Look below for the line that contains "left knee: (446, 349)", then copy it and each following line exactly, through and including the line that contains "left hip: (440, 330)".
-------- Listed records
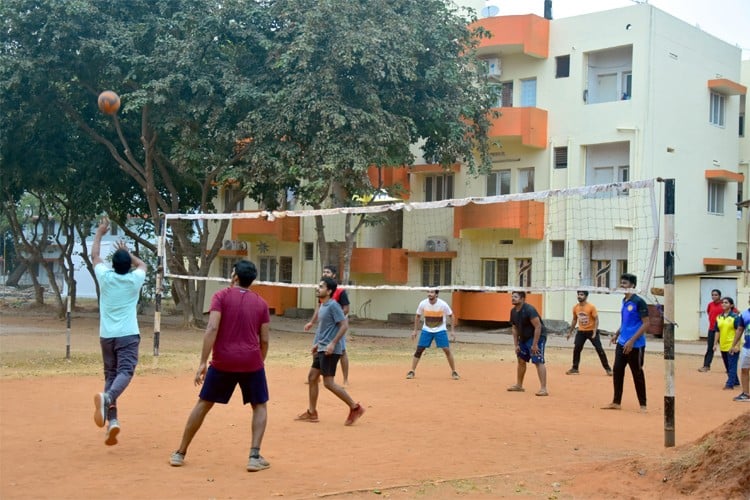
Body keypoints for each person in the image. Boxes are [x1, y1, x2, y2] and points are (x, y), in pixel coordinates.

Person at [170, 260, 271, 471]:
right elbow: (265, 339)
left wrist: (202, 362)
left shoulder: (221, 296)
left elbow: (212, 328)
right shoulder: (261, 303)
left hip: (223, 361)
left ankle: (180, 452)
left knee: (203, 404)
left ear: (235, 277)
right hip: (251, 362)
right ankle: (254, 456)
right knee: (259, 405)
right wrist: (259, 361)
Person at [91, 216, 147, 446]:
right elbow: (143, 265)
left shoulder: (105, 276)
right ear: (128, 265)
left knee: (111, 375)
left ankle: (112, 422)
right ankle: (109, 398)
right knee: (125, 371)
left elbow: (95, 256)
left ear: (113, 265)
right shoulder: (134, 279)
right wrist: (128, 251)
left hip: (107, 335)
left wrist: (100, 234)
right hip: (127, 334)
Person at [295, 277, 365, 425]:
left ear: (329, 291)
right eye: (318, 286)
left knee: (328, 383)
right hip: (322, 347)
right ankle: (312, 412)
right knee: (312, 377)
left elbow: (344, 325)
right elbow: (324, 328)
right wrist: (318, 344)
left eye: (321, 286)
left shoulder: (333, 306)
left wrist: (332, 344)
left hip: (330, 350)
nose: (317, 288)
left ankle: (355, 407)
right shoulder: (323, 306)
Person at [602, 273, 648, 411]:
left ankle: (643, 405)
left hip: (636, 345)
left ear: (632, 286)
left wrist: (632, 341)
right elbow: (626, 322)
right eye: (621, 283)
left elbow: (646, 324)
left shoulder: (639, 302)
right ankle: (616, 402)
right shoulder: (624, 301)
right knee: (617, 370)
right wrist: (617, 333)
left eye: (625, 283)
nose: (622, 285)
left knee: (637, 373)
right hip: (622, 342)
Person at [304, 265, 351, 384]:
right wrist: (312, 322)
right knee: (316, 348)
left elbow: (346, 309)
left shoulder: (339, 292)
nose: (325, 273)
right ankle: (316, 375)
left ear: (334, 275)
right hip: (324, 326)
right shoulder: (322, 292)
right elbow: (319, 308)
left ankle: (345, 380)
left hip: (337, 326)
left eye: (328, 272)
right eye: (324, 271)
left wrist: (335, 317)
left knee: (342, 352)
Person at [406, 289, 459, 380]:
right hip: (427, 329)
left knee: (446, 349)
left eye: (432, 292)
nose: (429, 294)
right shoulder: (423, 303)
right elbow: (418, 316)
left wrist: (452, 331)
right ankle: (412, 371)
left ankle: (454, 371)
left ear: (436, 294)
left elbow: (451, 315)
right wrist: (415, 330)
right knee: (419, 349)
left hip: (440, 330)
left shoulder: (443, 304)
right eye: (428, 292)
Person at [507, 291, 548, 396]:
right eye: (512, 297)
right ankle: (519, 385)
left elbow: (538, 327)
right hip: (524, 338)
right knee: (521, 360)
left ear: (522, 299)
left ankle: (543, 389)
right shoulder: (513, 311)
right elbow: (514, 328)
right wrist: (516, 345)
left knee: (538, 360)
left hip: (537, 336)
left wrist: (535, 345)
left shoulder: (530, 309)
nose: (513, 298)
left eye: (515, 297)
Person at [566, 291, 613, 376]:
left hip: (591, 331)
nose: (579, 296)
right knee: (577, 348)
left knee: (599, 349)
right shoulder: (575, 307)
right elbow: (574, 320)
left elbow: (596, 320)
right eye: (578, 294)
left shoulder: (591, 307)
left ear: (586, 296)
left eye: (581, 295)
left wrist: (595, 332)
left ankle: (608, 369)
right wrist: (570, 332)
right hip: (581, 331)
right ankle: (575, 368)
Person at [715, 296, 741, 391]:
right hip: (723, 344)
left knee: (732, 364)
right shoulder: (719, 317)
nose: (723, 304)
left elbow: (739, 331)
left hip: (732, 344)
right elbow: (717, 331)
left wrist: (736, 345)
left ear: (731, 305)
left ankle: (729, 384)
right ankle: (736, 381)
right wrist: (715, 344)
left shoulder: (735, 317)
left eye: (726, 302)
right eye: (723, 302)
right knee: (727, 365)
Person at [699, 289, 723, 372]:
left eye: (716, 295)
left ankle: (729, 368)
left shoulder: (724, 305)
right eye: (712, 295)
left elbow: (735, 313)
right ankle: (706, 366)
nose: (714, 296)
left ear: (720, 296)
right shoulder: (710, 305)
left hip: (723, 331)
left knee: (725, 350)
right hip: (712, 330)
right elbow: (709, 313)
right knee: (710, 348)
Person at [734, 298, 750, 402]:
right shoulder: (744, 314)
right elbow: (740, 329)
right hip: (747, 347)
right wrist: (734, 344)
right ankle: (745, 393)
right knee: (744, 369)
----------------
-------- Listed records
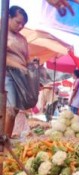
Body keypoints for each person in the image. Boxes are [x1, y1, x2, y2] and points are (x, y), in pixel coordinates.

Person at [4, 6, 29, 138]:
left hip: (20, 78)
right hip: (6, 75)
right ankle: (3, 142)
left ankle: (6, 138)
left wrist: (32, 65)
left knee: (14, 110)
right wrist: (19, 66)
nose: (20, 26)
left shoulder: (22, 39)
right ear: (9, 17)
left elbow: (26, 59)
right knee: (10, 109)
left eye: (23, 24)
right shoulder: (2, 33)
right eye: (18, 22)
----------------
__Output of the exercise__.
left knee: (446, 349)
left eye: (432, 292)
nose: (429, 294)
right shoulder: (423, 303)
right elbow: (418, 316)
left wrist: (452, 331)
right ankle: (412, 371)
left ankle: (454, 371)
left ear: (436, 294)
left elbow: (451, 315)
right wrist: (415, 330)
right knee: (419, 349)
left hip: (440, 330)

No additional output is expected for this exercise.